— WHAT YOU NEED TO DO —
Using the listing below, report how many lines hold the word "notepad", and nothing else.

— DATA SHOWN —
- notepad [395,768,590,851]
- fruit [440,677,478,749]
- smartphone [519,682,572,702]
...
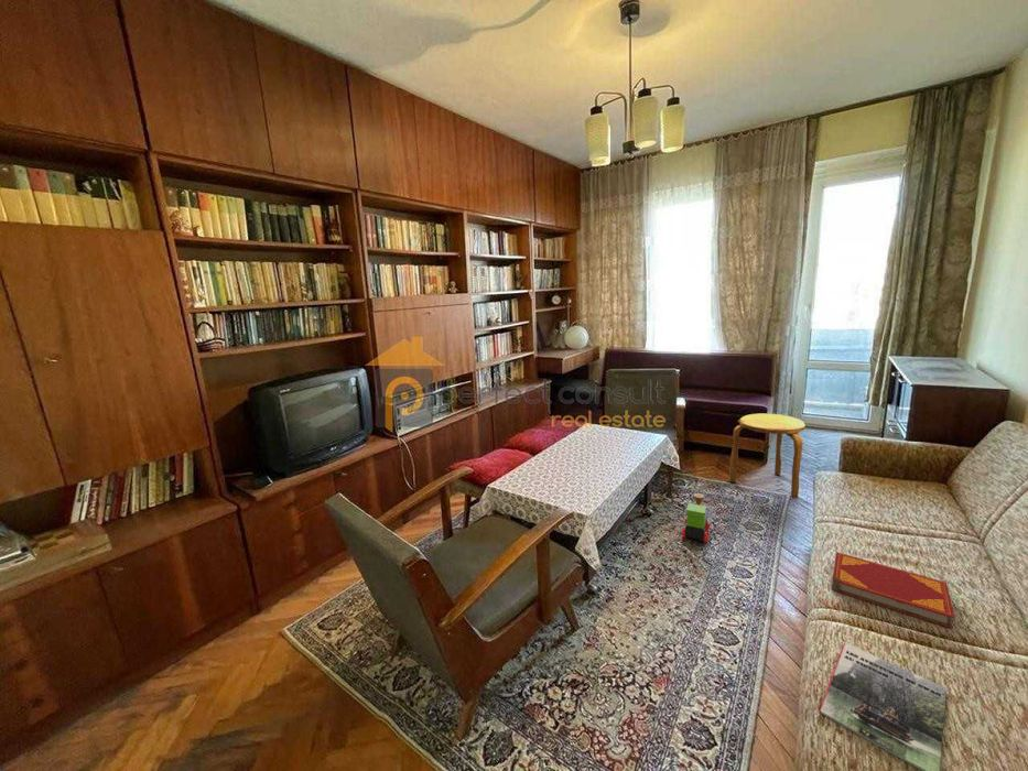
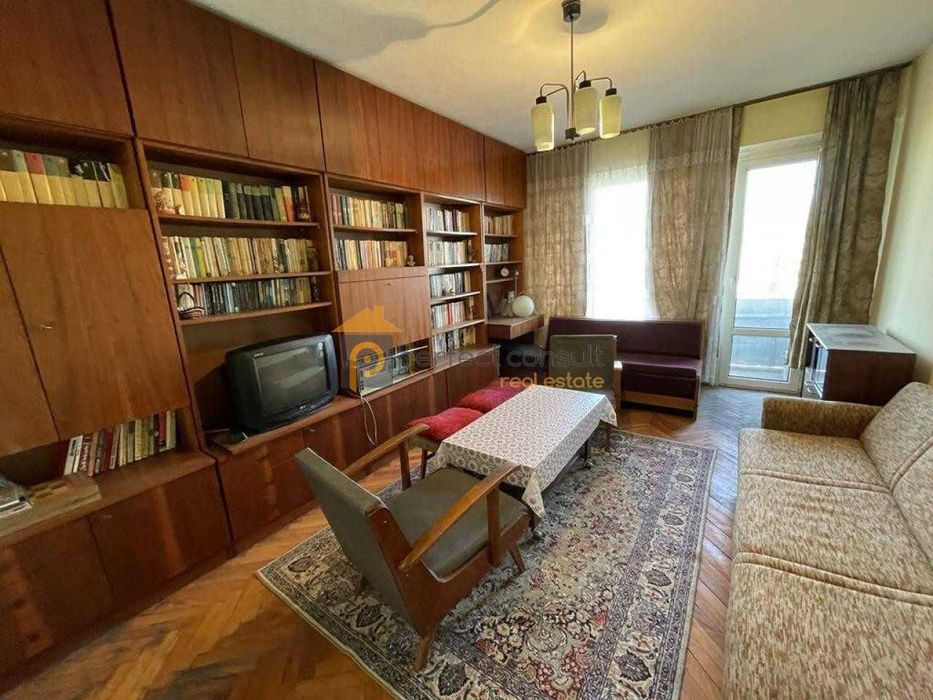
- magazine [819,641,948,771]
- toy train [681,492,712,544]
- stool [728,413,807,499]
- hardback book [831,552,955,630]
* * *
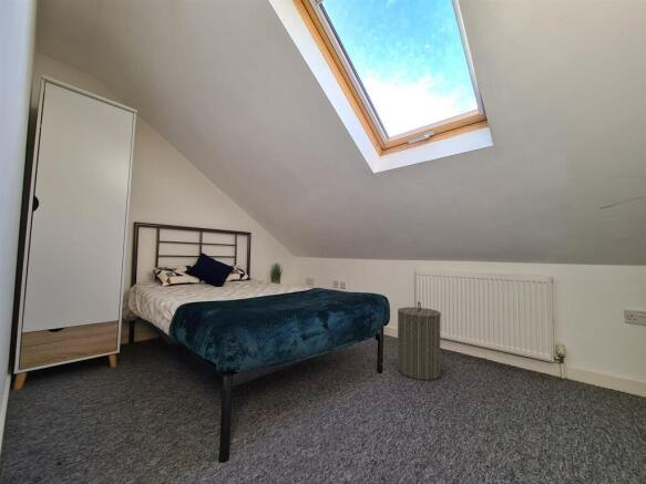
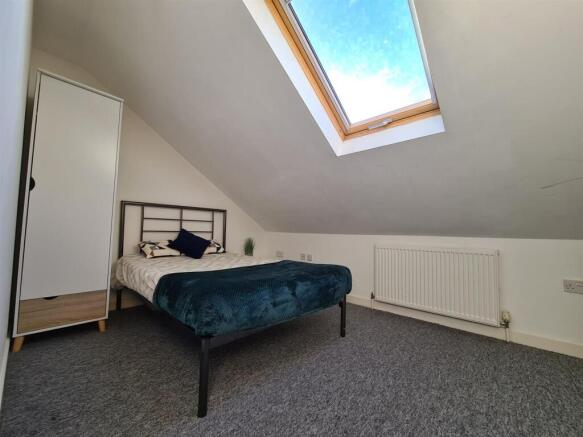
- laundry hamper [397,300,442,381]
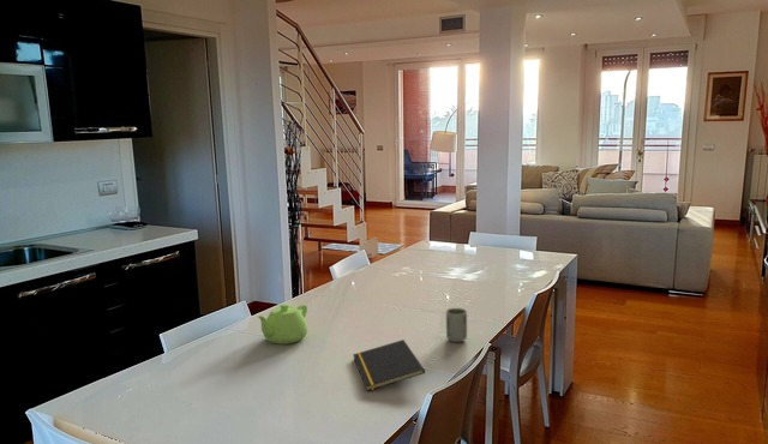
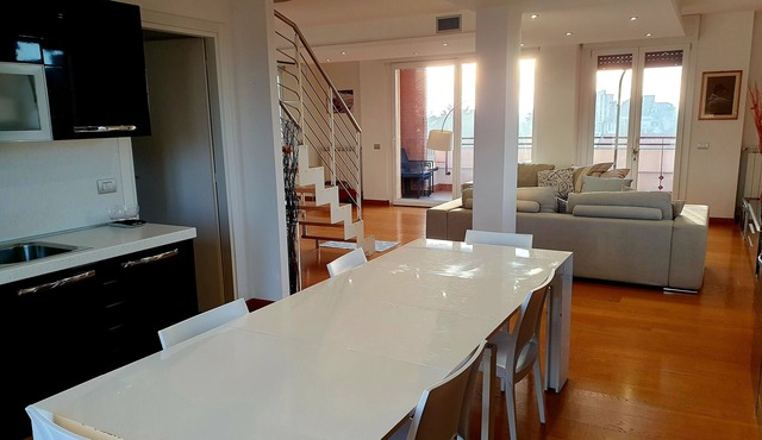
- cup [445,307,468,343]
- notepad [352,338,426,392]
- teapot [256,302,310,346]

— TASK RESULT —
2